I 'd never ever heard such stunning and disgusting things in my life: S&M piss-freak orgies, mother's fucking kids, daddies raping young children, females having sex with animals, moms seeing dirty old men molest their children and getting off on it, other halves taking on soldiers of randy guys, blacks on whites, old with young, dogs on little girls. She had my head swimming in a overload of perverse sex. Max and Joe got along like brothers, so I was stuck with Staci. I felt like I needed to indulge her. I needed to listen to her stories and laugh at her jokes. Her stories were constantly about somebody she knew or found out about, never about anything she had any direct understanding of. I felt like she was just thinking out loud, and I believed she was a very ill female. What I discovered especially troubling was that her disgusting dreams worked their method into my tame dreams like an getting into virus, pressing my basic, fairly tidy musings of romantic love out replacing them with fuck and suck orgy marathons, often with me as the featured entertainer. I stopped my monthly practice of masturbating in the shower using a water wand, and began a everyday session of self-abuse, sticking anything phallic up my cunt or ass, anywhere in your house. After six months of Staci's stories, I learned how to lick my own pussy. Staci planted that idea in my head.

We didn't always sit for stories. Most of our time together was invested with Staci doting over me, doing my hair and makeup, giving me pedicures, massaging me, dressing and undressing me continuously. We looked for clothes a lot, with Staci making the choices as though she were my wardrobe supervisor. I accepted her and used what she selected. I let her clear out my closet of all my modest dresses, throwing out every pair of pants I owned. I wore just brief dresses at Staci's persistence. I ended up being Staci's live Barbie Doll. When I came to accept my role as a living Barbie Doll, my uninteresting life ended. Staci worshipped my body, every inch of it. According to Staci, I had the best female form. She convinced me I was lovely to the severe, specifically in between my legs.

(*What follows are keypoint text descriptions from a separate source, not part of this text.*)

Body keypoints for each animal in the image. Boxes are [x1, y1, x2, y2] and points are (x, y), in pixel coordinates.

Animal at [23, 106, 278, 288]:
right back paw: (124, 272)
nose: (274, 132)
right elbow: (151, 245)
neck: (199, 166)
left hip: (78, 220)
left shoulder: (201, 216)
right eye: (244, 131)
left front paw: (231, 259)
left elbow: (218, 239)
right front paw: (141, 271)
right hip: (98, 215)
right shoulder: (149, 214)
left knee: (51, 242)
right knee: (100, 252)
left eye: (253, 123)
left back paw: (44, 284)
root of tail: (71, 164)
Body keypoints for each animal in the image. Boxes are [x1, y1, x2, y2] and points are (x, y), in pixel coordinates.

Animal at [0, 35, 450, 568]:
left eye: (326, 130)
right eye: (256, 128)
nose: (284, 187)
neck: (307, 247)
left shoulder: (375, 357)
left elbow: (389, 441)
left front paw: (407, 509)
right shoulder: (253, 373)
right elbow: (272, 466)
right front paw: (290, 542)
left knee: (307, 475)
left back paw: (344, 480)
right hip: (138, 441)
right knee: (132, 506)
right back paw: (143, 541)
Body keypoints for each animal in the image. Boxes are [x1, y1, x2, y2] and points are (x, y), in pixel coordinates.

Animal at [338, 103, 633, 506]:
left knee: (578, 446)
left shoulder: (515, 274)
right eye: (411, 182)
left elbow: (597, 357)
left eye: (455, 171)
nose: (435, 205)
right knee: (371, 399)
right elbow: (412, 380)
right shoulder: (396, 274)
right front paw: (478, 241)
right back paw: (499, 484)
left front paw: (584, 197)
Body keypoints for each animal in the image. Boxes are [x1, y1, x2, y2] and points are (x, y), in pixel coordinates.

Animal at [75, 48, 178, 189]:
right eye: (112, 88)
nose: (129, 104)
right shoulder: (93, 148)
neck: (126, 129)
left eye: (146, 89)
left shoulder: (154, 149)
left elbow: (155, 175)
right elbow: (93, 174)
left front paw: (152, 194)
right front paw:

This took some convincing, but she soon had me comfy even when suffering before her with my legs broad apart for a vaginal shave or the vagina version of a pedicure-- a cunniecure as she called it. A cannelure began with a fragrant douche and involved a close shave, a clitty suck to orgasm, a thorough hot oil massage, and ended with a dab of fragrance. I liked her manicures, however concealing the arise from my spouse was difficult. My first cunnicure triggered Max to sit me down for a stern lecture. In the early days of our marital relationship, Max cautioned me not to cheat. I remember being incensed at the mere tip. This time, I listened attentively as he stated, Theresa, I'm not the kind of man that resides in fear of his other half cheating on him. I won't have you followed. I won't question your activities or the method you dress. I won't sleuth or ask questions. You can reoccur as you please. , if I ever find out that you cheated on me.. If I ever get evidence positive or catch you in the act, I'll make you want you had never been born. He had never ever threatened me with divorce. I could just envision what wanting I 'd never ever been born involved. I seriously doubted he would physically damage me, but the idea never ever left my mind. I believed he may require me to go through a breast decrease or a cliterectomy. Staci and I had a good laugh at the possibilities, however it was Max's threatening lecture, unusually enough, that released Staci's crusade to begin me down the road of adulterous affairs.